New Jersey had five new entries into the AARP Network of States and Communities in 2024, including Camden County and Glen Rock in May, Hillsborough in July,  Leonia in September and Middlesex County in October. In addition, five veteran communities in the network had their status renewed after submitting progress reports in 2024, including EnglewoodGarfieldLivingstonRidgewood and Teaneck. In all, 22 communities, five counties and the state of New Jersey itself are members of the AARP network.

Many veteran communities made significant strides within their own communities and in mentoring new age-friendly initiatives and modeling successes.

Fair Lawn’s innovative Youth Volunteer Corps program was selected by Generations United as a Program of Merit. The national award praised the program for engaging high school students in helping older adults while also bonding and learning from them.
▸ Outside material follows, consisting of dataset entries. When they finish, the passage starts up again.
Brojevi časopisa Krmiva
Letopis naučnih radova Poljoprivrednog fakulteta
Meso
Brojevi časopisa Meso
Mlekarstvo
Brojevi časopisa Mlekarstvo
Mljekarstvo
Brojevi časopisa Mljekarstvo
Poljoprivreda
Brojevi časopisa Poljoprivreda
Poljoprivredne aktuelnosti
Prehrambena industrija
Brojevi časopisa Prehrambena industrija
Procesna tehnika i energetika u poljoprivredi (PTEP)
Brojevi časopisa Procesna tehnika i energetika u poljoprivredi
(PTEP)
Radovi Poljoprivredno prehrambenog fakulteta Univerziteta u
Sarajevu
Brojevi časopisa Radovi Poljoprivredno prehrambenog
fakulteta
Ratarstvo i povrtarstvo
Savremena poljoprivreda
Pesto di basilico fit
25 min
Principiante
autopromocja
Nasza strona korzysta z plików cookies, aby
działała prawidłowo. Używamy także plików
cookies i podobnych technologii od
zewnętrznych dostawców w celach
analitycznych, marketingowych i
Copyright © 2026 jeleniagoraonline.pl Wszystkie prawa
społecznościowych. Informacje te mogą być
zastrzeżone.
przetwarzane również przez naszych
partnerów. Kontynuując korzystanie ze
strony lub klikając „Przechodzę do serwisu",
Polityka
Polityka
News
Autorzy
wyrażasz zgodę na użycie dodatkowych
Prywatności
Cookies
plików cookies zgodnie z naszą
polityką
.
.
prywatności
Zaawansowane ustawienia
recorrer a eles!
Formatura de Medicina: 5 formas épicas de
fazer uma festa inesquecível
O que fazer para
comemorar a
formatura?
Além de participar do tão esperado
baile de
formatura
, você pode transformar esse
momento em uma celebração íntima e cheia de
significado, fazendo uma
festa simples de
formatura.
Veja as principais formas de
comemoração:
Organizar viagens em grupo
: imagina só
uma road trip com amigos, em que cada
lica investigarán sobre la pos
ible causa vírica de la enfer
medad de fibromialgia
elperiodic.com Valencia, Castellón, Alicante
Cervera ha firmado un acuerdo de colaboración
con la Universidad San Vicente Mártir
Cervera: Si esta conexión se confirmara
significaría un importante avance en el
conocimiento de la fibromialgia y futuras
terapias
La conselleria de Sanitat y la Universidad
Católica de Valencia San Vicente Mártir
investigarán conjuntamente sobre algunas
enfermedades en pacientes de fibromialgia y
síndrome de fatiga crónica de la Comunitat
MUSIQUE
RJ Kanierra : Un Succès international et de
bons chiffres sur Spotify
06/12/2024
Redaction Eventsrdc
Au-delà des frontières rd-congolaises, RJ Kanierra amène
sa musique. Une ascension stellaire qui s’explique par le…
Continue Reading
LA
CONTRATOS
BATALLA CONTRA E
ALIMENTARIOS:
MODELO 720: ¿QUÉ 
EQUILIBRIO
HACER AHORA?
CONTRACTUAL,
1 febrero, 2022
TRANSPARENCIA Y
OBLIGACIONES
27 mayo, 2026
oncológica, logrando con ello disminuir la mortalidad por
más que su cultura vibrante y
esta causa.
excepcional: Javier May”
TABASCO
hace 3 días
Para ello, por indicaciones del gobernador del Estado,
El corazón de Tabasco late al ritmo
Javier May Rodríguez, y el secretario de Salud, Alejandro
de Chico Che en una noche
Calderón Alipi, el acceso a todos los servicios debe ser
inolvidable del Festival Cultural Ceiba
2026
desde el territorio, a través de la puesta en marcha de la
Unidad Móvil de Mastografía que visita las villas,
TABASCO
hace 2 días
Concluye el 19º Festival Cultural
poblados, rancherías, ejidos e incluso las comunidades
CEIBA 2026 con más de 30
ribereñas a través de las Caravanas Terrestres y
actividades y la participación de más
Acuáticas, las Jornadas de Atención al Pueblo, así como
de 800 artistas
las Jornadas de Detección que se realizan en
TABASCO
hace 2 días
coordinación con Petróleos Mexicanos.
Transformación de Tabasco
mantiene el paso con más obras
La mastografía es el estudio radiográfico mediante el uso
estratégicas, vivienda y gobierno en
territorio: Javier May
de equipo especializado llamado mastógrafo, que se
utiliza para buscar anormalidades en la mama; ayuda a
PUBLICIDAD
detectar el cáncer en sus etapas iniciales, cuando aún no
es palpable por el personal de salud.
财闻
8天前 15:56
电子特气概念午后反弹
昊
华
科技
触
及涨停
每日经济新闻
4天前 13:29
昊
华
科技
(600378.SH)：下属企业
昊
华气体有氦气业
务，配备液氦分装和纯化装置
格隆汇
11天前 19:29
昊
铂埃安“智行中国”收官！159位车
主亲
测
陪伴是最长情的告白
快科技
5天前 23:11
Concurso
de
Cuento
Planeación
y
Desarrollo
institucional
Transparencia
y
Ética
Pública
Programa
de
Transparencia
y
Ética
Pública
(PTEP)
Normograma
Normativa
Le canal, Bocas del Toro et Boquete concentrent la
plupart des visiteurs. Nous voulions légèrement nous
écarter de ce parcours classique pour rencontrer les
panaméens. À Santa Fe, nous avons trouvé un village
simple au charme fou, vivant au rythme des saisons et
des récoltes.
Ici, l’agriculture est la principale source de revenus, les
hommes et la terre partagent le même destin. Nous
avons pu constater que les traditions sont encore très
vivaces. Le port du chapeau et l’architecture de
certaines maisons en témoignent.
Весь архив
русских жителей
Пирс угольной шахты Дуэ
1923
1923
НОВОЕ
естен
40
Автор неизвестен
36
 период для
SOMA Two Towns for All Ages continued its creative approaches to engaging older adults in meaningful pursuits by forming FORT (Figuring Out Retirement Together). The new club meets at South Orange’s renovated Baird Community Center, which will be the new home of SOMA’s other volunteer-focused programs, such as its successful Repair Café. 

In October, Age-Friendly  Teaneck celebrated a concrete sign of community progress with the opening of a new community center that will serve as a hub of new age-friendly programming in that town of 40,000 residents.

Many local leaders in our alliance spent time last year spreading the age-friendly message to other local and regional leaders.

Leaders of Generations for Garfield have been assisting five Bergen County towns in enhancing their public health through the forming of new age-friendly coalitions in their communities.

Another key ambassador was Janet Sharma, coordinator of Age-Friendly Englewood. In addition to serving on the Age-Friendly NJ Advisory Council, which provided the New Jersey Department of Human Services with crucial feedback on the new Statewide Age-Friendly Blueprint, Janet made crucial presentations throughout the region, including one on climate resilience at New Jersey’s annual Planning and Redevelopment Conference.

Sharma also coordinates the Age-Friendly Bergen Roundtable, a bimonthly gathering of local providers and community leaders that featured many informative presentations in 2024.

Two leaders from our alliance – Lisa Bontemps of Westwood for All Ages and Elizabeth Davis of Age-Friendly Teaneck – were also named in May to the newly created Bergen County Age-Friendly Task Force

Advancements in Age-Friendly Research and Knowledge-Building

Our alliance is fortunate to have a host of statewide partners devoted to studying and showcasing successful age-friendly models.

In March, The Hub for Aging Collaboration at the Rutgers University School of Social Work hosted the inaugural InnovAGING NJ 2024 Summit, which featured presentations on the grant-making initiatives that fueled the growth of our alliance and on offshoot age-friendly initiatives such as Teaneck’s Exploring Careers in Aging high school internship. The Hub followed that event with a cross-national virtual summit in December that examined Equity in Community-Centered Models for Aging,continuing to position our work in New Jersey as a contributor to the global Age-Friendly Movement

In May, the New Jersey Advocates for Aging Well annual conference featured a panel on the links between age-friendly work and public health systems. NJAAW’s monthly newsletter includes a section each month highlighting the efforts and achievements of Age-Friendly North Jersey.

We look forward to chronicling further age-friendly advancements in 2025 on our new website.